Friend or Foe will take anywhere from 8-12 hours depending on if you are out to get the Achievement points for perfectly completing each chapter. That means you find all the DNA, the Keystone, and the Keystone door to unlock each arena. The tricky thing here is that you never really know when the stage is going to end – at least the first time. There are so many doors you walk through that lead to the next section, but once you exit the level, if you are short on any of the requirements you will need to replay that level. The good news is that you only need to find what you missed, plus you can upgrade your characters before replaying and collect even more gold points for additional upgrades.
In addition to the cooperative campaign mode there is also a Versus mode where you can battle it out with your favorite villains in any of the arenas you were able to unlock during the story mode. This is where the uniqueness of each character is revealed, and you really need to learn and master their individual abilities.

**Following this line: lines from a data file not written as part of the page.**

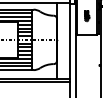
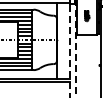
line at (69, 49): solid -> dashed
line at (75, 50): solid -> dashed
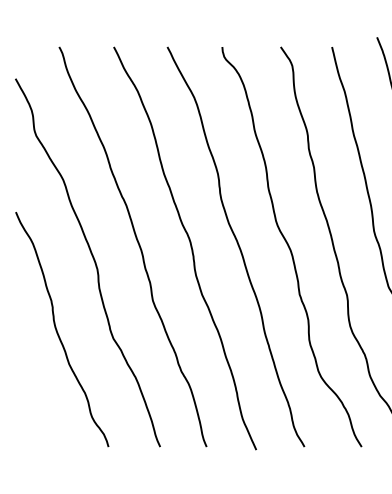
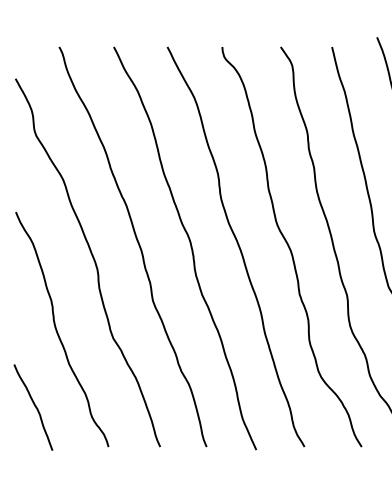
curve at (34, 406): none -> present
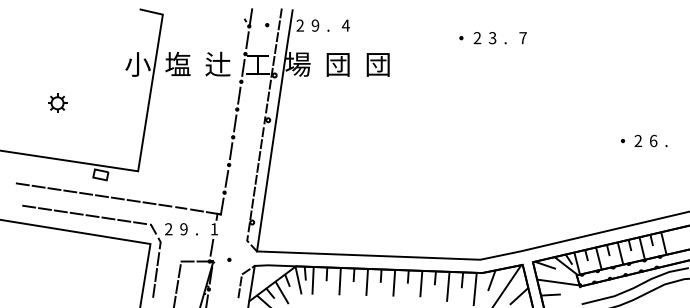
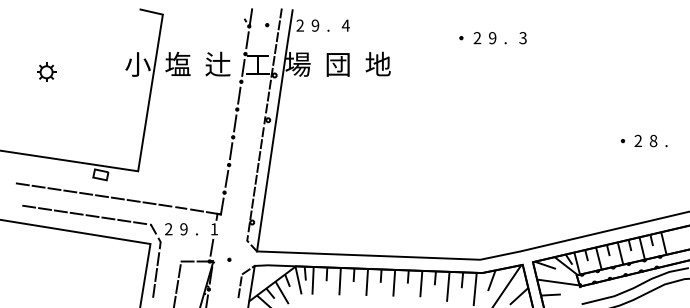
text at (492, 38): 3 -> 9
text at (522, 38): 7 -> 3
text at (377, 63): 団 -> 地
part at (57, 102) position: (57, 102) -> (46, 71)
text at (653, 140): 6 -> 8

While this will make for a few additional hours of multiplayer enjoyment, you probably won't spend more than a couple of days playing this multiplayer mode.
There are 12 Achievements ranging from perfectly completing all 5 chapters to fully upgrading all of Spidey’s web abilities in all three categories. You’ll also get points for getting a 4x combo and for doing your very first Hero Strike. The most difficult objective will be fully upgrading all 14 characters to max stats and bonus attacks. For a measly 75 points it might be hard to justify replaying the game two (possibly three) times to complete this ambitious goal.
Spider-Man: Friend or Foe totally worked for me. I had a fantastic time from start to finish, and even though the combat did get repetitive, the action was so fluid and intense that it never bothered me. I thought the combat was much better than even the major movie games, perhaps because there was less emphasis on swinging and wall climbing.
And for everybody who though Venom got shafted in the last movie (and the last game), you can now play him to your heart’s content. In fact, you’ll have a blast playing all of your favorite villains because we all know it’s a lot more fun to play the bad guy than the good guy, even when your foes become your friends.